Moreno Tamara, Pérez Isabel, Isasti Guillermo, Cabrera Fernando, Santos Jesús, Palacios Rosario
UGC de Medicina Interna, Hospital Universitario Virgen de la Victoria, Málaga, Spain.
AIDS Res Hum Retroviruses. 2013 Sep;29(9):1195-8. doi: 10.1089/AID.2013.0061. Epub 2013 May 31.
We aimed to determine the prevalence of a prolonged QTc interval in HIV-infected patients and its related factors through an observational study of a cohort of asymptomatic HIV-infected outpatients. All patients underwent a standard 12-lead electrocardiogram and a transthoracic echocardiogram. Prolonged QTc was considered if it was >440 ms in men and >450 ms in women. Epidemiological, clinical, and laboratory data were collected and the patients completed a questionnaire about cardiovascular risk factors. The analysis of the potential risk factors for prolonged QTc was done by multivariate logistic regression. The study included 194 patients, 84% men, with a mean age of 46.3 years. The mean duration of HIV infection was 122.6 months and 27.8% had AIDS. Antiretroviral therapy was being taken by 185 (96.4%) patients, and 92.4% of them had an undetectable viral load. The mean CD4 lymphocyte count was 553/mm(3). A total of 24 (12.4%) patients had a prolonged QTc interval, with a mean QTc of 456 ms. The factors associated with a prolonged QTc were hyperlipidemia (OR 3.7, 95% CI: 1.3-10.3; p=0.01) and diastolic dysfunction (OR 6.7, 95% CI: 2.4-18.3; p=0.0001), while the use of atazanavir was associated with a lower likelihood of having a prolonged QTc (OR 0.11, 95% CI: 0.02-0.5; p=0.008). A prolonged QTc syndrome was not uncommon in this cohort of asymptomatic HIV-infected patients with good immunovirological control. It was associated with hyperlipidemia and diastolic dysfunction. The use of atazanavir, compared with other protease inhibitors, was associated with a lower likelihood of having a prolonged QTc.

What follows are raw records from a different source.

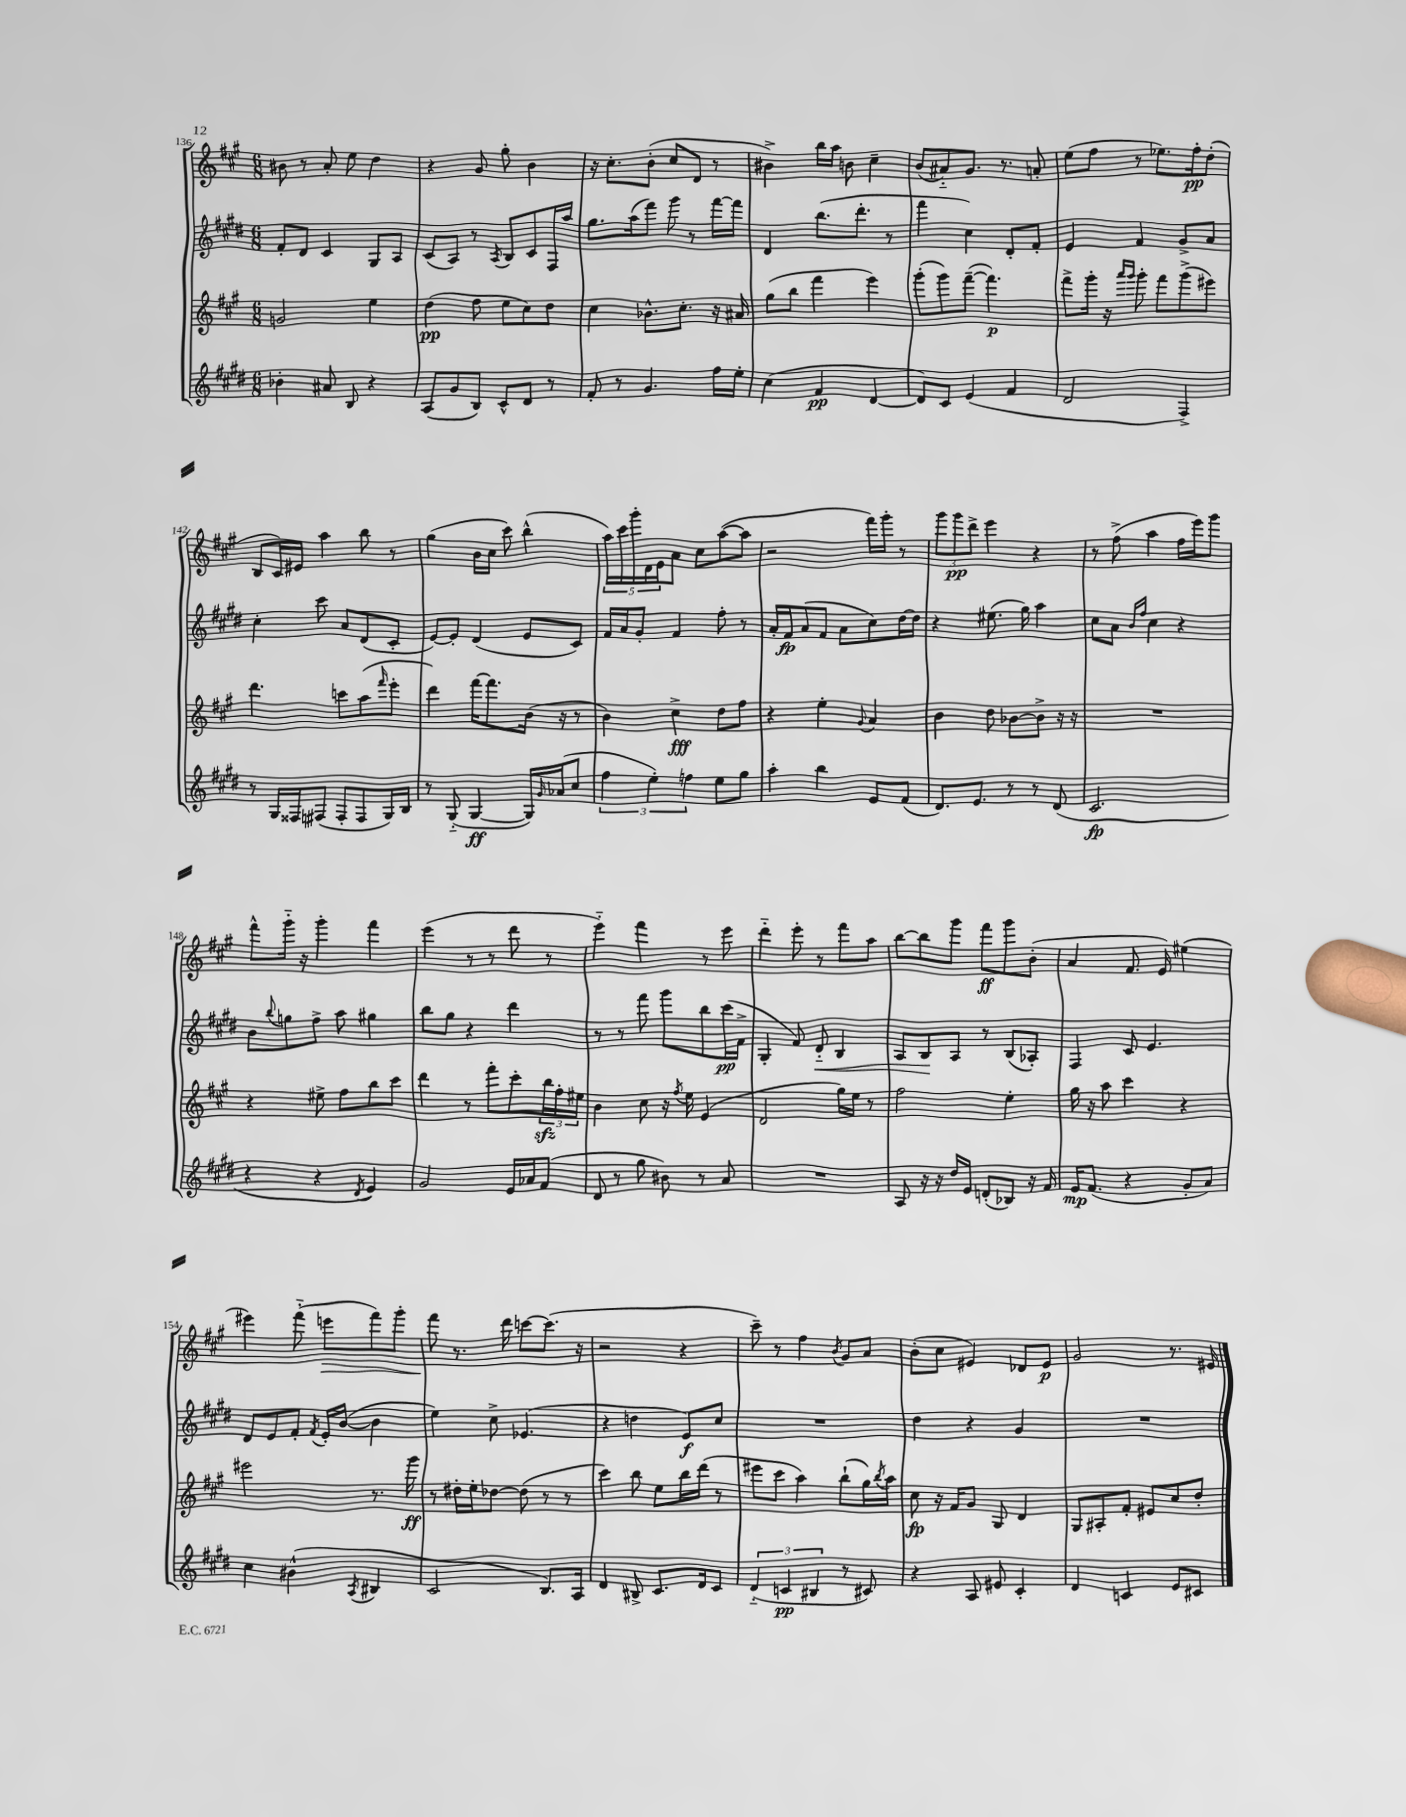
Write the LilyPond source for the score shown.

<<
\new StaffGroup <<
\new Staff = "s0" {
    \clef treble \key a \major \numericTimeSignature \time 6/8
    bis'8 r8 a'8-. e''8 d''4 |
    r4 gis'8 gis''8-. b'4 |
    r16 cis''8.-. b'8-.( cis''8 d'8 r8 |
    bis'4->) b''16 a''16 b'8 cis''4-- |
    b'8( ais'8-_) gis'8. r8. a'8-. |
    e''8( fis''8 r8 ees''8.) fis''16-.\pp d''8-.( |
    b8 cis'16) eis'16 a''4 b''8 r8 |
    gis''4( b'16 cis''16 cis'''8) b''4-^( |
    \tuplet 5/4 { a''16) cis'''16 gis'''16-. d'16 e'16 } a'8 cis''8 a''8~( a''8 |
    r2 fis'''16) gis'''16-. r8 |
    \tuplet 3/2 { gis'''8 gis'''8\pp d'''8-> } e'''4 r4 |
    r8 fis''8->( a''4 fis''16 e'''16) gis'''8 |
    fis'''8-^ gis'''16-_ r16 gis'''4-. fis'''4 |
    e'''4( r8 r8 d'''8 r8 |
    e'''4-_) fis'''4 r8 e'''8 |
    d'''4-_ e'''8-. r8 fis'''8 a''8 |
    b''8~ b''8 gis'''8 fis'''8\ff gis'''8 b'8-.( |
    a'4 fis'8. e'16) eis''4( |
    eis'''4) fis'''8-_( e'''8\> fis'''8) gis'''8-. |
    fis'''8\! r8. d'''16 c'''8~ c'''8.( r16 |
    r2 r4 |
    cis'''8--) r8 fis''4 \acciaccatura { b'8 } gis'8 a'8 |
    b'8-.( cis''8 eis'4) des'8 eis'8\p |
    gis'2 r8. eis'16 \bar "|." |
}
\new Staff = "s1" {
    \clef treble \key e \major \numericTimeSignature \time 6/8
    fis'8-. dis'8 cis'4 gis8 a8 |
    cis'8( a8) r8 \acciaccatura { a8 } b8 cis'8 fis16 a''16 |
    gis''8. a''16( fis'''8) gis'''8 r8 fis'''16~ fis'''16 |
    dis'4 b''8.( dis'''8.-. r8 |
    fis'''4 cis''4) dis'8-. fis'8-. |
    e'4 fis'4 gis'8-> a'8 |
    cis''4-. cis'''8 a'8 dis'8( cis'8-. |
    e'8~) e'8-. dis'4( e'8 cis'8) |
    fis'16 a'16 gis'8-. fis'4 fis''8-. r8 |
    a'16-. fis'16\fp a'8( fis'8 a'8 cis''8) dis''16~ dis''16 |
    r4 eis''8.( gis''16) a''4 |
    cis''8 a'8 \grace { b'16 fis''16 } cis''4 r4 |
    b'8 \appoggiatura { b''8 } g''8 fis''8-> a''8 gis''4 |
    b''8 gis''8 r4 dis'''4 |
    r8 r8 fis'''8 gis'''8 b''8 cis'''16\pp( fis'16-> |
    gis4-. fis'8) dis'8-_\< b4 |
    a8 b8\! a8 r8 b8( aes8-.) |
    fis4 cis'8 e'4. |
    dis'8 e'8 fis'8-. \acciaccatura { fis'8 } e'16-. b'16~( b'4 |
    e''4) cis''8-> ees'4.( |
    r4 d''4 e'8\f) cis''8 |
    R2. |
    dis''4 r4 gis'4 |
    R2. \bar "|." |
}
\new Staff = "s2" {
    \clef treble \key a \major \numericTimeSignature \time 6/8
    g'2 e''4 |
    d''4\pp( fis''8 e''8 cis''8) d''8 |
    cis''4 bes'8.-^ cis''8.-. r16 ais'16 |
    gis''8( b''8 fis'''4 e'''4) |
    gis'''8-.( gis'''8) fis'''8~--( fis'''4.\p) |
    fis'''8-> gis'''16-. r16 \grace { a'''16 gis'''16 } gis'''8-. fis'''8 gis'''8->( eis'''8) |
    d'''4. c'''8 a''8( \grace { fis'''16 } e'''8-. |
    d'''4) fis'''16~ fis'''8. b'16( r16 r8 |
    b'4) cis''4->\fff d''8 fis''8 |
    r4 e''4-. \appoggiatura { gis'8 } a'4 |
    b'4 d''8 bes'8~ bes'8-> r16 r16 |
    R2. |
    r4 eis''8-> fis''8 b''8 cis'''8 |
    d'''4 r8 fis'''8-. cis'''8-. \tuplet 3/2 { b''16\sfz fis''16-. eis''16 } |
    b'4 cis''8 r16 \acciaccatura { fis''8 } e''16 e'4( |
    d'2 gis''16) e''16 r8 |
    fis''2 e''4-. |
    gis''16 r16 a''8 cis'''4 r4 |
    eis'''2 r8. gis'''16\ff |
    r8 dis''16-. e''16-. des''8~ des''8( r8 r8 |
    cis'''4) b''8 e''8 b''16 d'''16( r8 |
    eis'''8 cis'''8 a''4) b''8-!( gis''16) \acciaccatura { b''8 } a''16 |
    cis''8\fp r16 fis'16 gis'8 gis8 d'4 |
    gis8 ais8-. fis'8-. eis'8 cis''8 d''8-. \bar "|." |
}
\new Staff = "s3" {
    \clef treble \key e \major \numericTimeSignature \time 6/8
    bes'4-. ais'8 b8 r4 |
    a8( gis'8 b8) cis'8-^ dis'8 r8 |
    fis'8-. r8 gis'4. fis''16 e''16-. |
    cis''4( fis'4\pp dis'4~ |
    dis'8) cis'8 e'4( fis'4 |
    dis'2 fis4->) |
    r8 gis16 fisis16 fis8( fis8-. fis8 gis16) b16 |
    r8 gis8-_( gis4~\ff gis16) \grace { gis'16 } aes'16( cis''8 |
    \tuplet 3/2 { fis''4 e''4-.) f''4 } e''8 gis''8 |
    a''4-. b''4 e'8 fis'8( |
    dis'8.) e'8. r8 r8 dis'8( |
    cis'2.\fp |
    r4 r4 \acciaccatura { dis'8 } e'4) |
    gis'2 e'16 aes'16 fis'8( |
    dis'8 r8 gis''8 bis'8) r8 a'8 |
    R2. |
    a8 r16 r16 dis''16 e'16 d'8-.( bes8) r16 fis'16 |
    e'16\mp fis'8.( r4 gis'8-. a'8) |
    cis''4 bis'4-^( \acciaccatura { a8 } bis4 |
    cis'2 b8.) a16 |
    dis'4 bis8-> cis'8. dis'16 cis'8 |
    \tuplet 3/2 { dis'4-_( c'4\pp bis4 } r8 cis'8) |
    r4 a8 eis'8 cis'4-. |
    dis'4 c'4 e'8 cis'8 \bar "|." |
}
>>
>>
\layout { \context { \Score currentBarNumber = #136 } }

我们旨在通过对一组无症状HIV感染门诊患者的观察性研究,确定HIV感染患者中QTc间期延长的患病率及其相关因素。所有患者均接受标准12导联心电图和经胸超声心动图检查。男性QTc>440毫秒、女性QTc>450毫秒被视为QTc延长。收集了流行病学、临床和实验室数据,患者完成了一份关于心血管危险因素的问卷。通过多因素逻辑回归分析QTc延长的潜在危险因素。该研究纳入了194例患者,其中84%为男性,平均年龄46.3岁。HIV感染的平均持续时间为122.6个月,27.8%的患者患有艾滋病。185例(96.4%)患者正在接受抗逆转录病毒治疗,其中92.4%的患者病毒载量不可检测。平均CD4淋巴细胞计数为553/mm³。共有24例(12.4%)患者QTc间期延长,平均QTc为456毫秒。与QTc延长相关的因素为高脂血症(比值比3.7,95%置信区间:1.3 - 10.3;p = 0.01)和舒张功能障碍(比值比6.7,95%置信区间:2.4 - 18.3;p = 0.0001),而使用阿扎那韦与QTc延长的可能性较低相关(比值比0.11,95%置信区间:0.02 - 0.5;p = 0.008)。在这组免疫病毒学控制良好的无症状HIV感染患者中,QTc综合征并不少见。它与高脂血症和舒张功能障碍有关。与其他蛋白酶抑制剂相比,使用阿扎那韦与QTc延长的可能性较低相关。